(Data provided Opens)

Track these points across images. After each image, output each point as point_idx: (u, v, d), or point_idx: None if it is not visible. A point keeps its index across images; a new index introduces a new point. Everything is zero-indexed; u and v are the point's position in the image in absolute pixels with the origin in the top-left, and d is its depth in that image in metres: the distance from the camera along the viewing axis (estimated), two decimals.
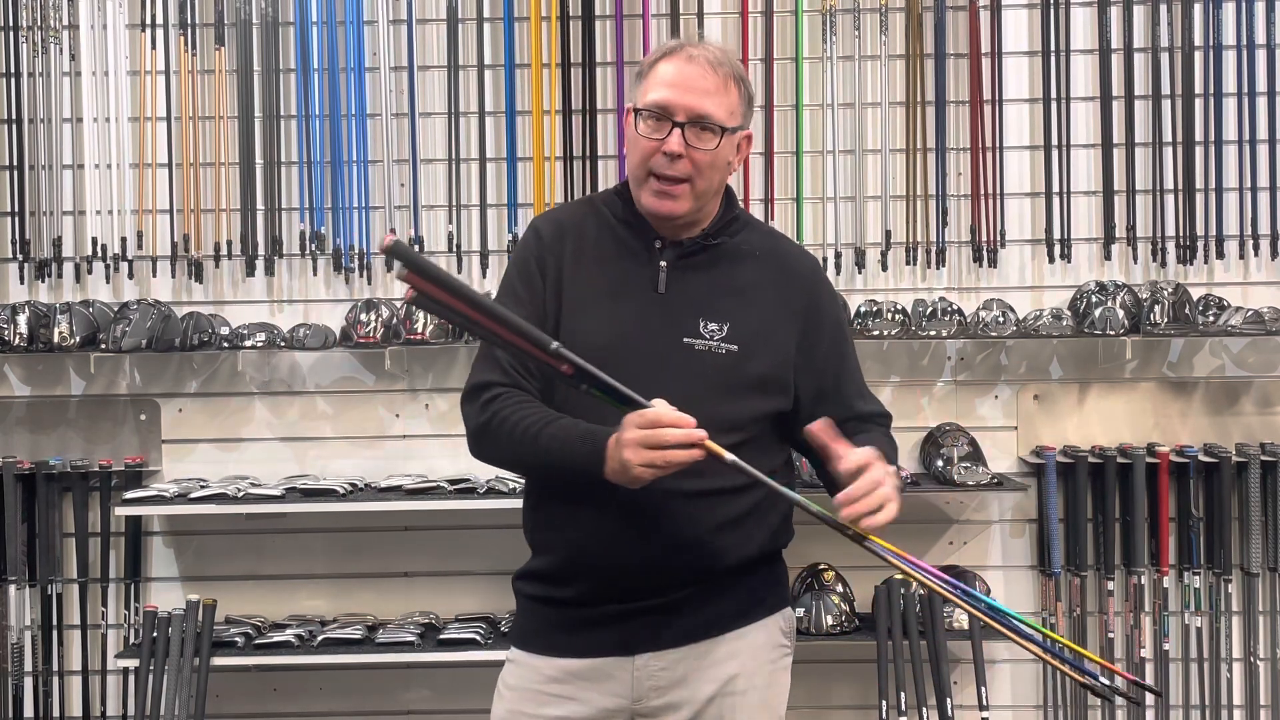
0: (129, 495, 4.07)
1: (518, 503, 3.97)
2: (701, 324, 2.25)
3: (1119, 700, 4.21)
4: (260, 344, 4.14)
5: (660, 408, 2.06)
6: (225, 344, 4.16)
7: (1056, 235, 4.25)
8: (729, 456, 2.07)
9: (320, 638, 4.01)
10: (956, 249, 4.29)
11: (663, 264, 2.29)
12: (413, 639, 3.98)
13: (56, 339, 4.07)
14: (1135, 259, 4.27)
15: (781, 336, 2.29)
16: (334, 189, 4.26)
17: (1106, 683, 2.15)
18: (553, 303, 2.27)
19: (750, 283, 2.31)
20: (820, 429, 2.15)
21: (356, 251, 4.26)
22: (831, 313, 2.37)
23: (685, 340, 2.23)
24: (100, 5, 4.27)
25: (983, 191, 4.25)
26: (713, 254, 2.31)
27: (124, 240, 4.25)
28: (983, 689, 3.98)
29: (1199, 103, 4.25)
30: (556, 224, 2.35)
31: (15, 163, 4.27)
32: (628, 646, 2.27)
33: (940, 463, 4.10)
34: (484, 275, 4.24)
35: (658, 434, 2.04)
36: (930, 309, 4.15)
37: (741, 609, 2.31)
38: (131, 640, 4.19)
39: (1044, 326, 4.11)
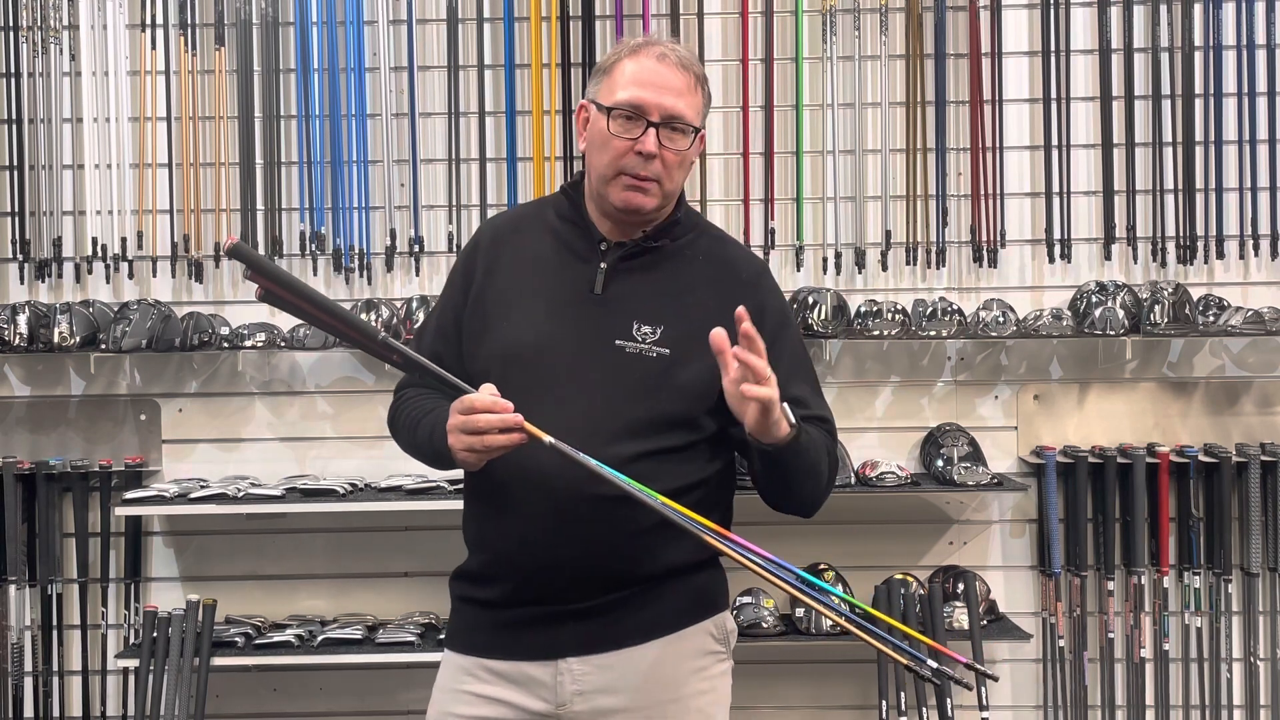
0: (129, 495, 4.07)
1: None
2: (635, 326, 2.24)
3: (1119, 700, 4.23)
4: (260, 344, 4.14)
5: (479, 394, 2.11)
6: (225, 344, 4.16)
7: (1056, 235, 4.25)
8: (547, 439, 2.08)
9: (320, 638, 4.01)
10: (956, 249, 4.29)
11: (603, 265, 2.29)
12: (413, 639, 3.98)
13: (56, 339, 4.07)
14: (1135, 259, 4.27)
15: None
16: (334, 189, 4.26)
17: (934, 664, 2.06)
18: (472, 309, 2.33)
19: (690, 286, 2.29)
20: (718, 338, 2.05)
21: (357, 251, 4.26)
22: (775, 319, 2.30)
23: (617, 342, 2.23)
24: (100, 5, 4.27)
25: (983, 191, 4.25)
26: (655, 256, 2.30)
27: (124, 240, 4.25)
28: (983, 689, 3.97)
29: (1199, 103, 4.25)
30: (497, 229, 2.42)
31: (15, 163, 4.27)
32: (551, 650, 2.25)
33: (940, 463, 4.10)
34: None
35: (471, 420, 2.11)
36: (930, 309, 4.15)
37: (668, 615, 2.28)
38: (131, 640, 4.19)
39: (1044, 326, 4.12)
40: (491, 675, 2.28)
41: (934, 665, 2.05)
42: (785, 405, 2.10)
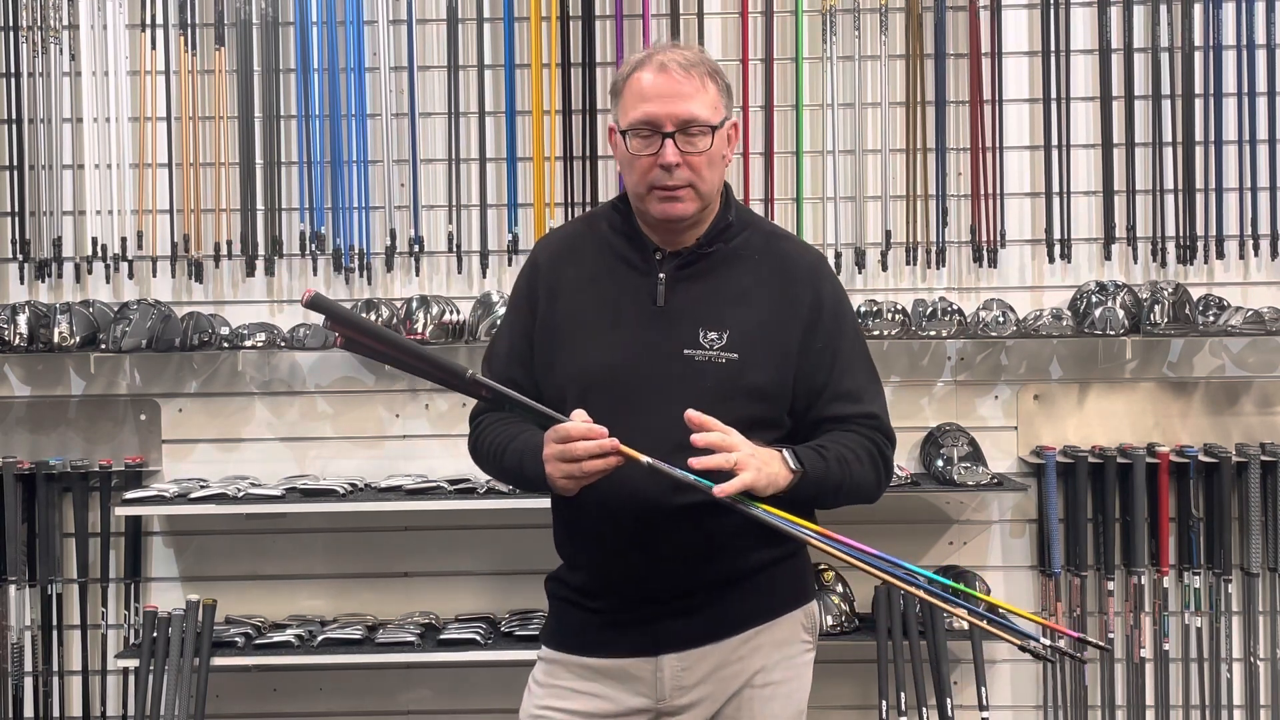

(Data provided Closes)

### [Task]
Please print the data above once more, exactly as it appears, with no pictures.

### [Task solution]
Track these points across images. After each image, output each point as point_idx: (u, v, d), or point_idx: None if it is not visible. A point keeps its index across images; a new index introduces a new point. Everything is zero-indexed; u and v are the point's position in the image in absolute pixels with the origin in the top-left, and d is its depth in that image in metres: the distance from the camera along the viewing axis (estimated), two decimals.
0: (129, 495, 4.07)
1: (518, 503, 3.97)
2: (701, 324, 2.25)
3: (1119, 700, 4.21)
4: (260, 344, 4.14)
5: (660, 408, 2.06)
6: (225, 344, 4.16)
7: (1056, 235, 4.25)
8: (729, 456, 2.07)
9: (320, 638, 4.01)
10: (956, 249, 4.29)
11: (663, 264, 2.29)
12: (413, 639, 3.98)
13: (56, 339, 4.07)
14: (1135, 259, 4.27)
15: (781, 336, 2.29)
16: (334, 189, 4.26)
17: (1106, 683, 2.15)
18: (553, 303, 2.27)
19: (750, 283, 2.31)
20: (820, 429, 2.15)
21: (356, 251, 4.26)
22: (831, 313, 2.37)
23: (685, 340, 2.23)
24: (100, 5, 4.27)
25: (983, 191, 4.25)
26: (713, 254, 2.31)
27: (124, 240, 4.25)
28: (983, 689, 3.98)
29: (1199, 103, 4.25)
30: (556, 224, 2.35)
31: (15, 163, 4.27)
32: (628, 646, 2.27)
33: (940, 463, 4.10)
34: (484, 275, 4.24)
35: (658, 434, 2.04)
36: (930, 309, 4.15)
37: (741, 609, 2.31)
38: (131, 640, 4.19)
39: (1044, 326, 4.11)
0: (129, 495, 4.07)
1: None
2: (635, 326, 2.24)
3: (1119, 700, 4.23)
4: (260, 344, 4.14)
5: (479, 394, 2.11)
6: (225, 344, 4.16)
7: (1056, 235, 4.25)
8: (547, 439, 2.08)
9: (320, 638, 4.01)
10: (956, 249, 4.29)
11: (603, 265, 2.29)
12: (413, 639, 3.98)
13: (56, 339, 4.07)
14: (1135, 259, 4.27)
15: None
16: (334, 189, 4.26)
17: (934, 664, 2.06)
18: (472, 309, 2.33)
19: (690, 286, 2.29)
20: (718, 338, 2.05)
21: (357, 251, 4.26)
22: (775, 319, 2.30)
23: (617, 342, 2.23)
24: (100, 5, 4.27)
25: (983, 191, 4.25)
26: (655, 256, 2.30)
27: (124, 240, 4.25)
28: (983, 689, 3.97)
29: (1199, 103, 4.25)
30: (497, 229, 2.42)
31: (15, 163, 4.27)
32: (551, 650, 2.25)
33: (940, 463, 4.10)
34: None
35: (471, 420, 2.11)
36: (930, 309, 4.15)
37: (668, 615, 2.28)
38: (131, 640, 4.19)
39: (1044, 326, 4.12)
40: (491, 675, 2.28)
41: (934, 665, 2.05)
42: (785, 405, 2.10)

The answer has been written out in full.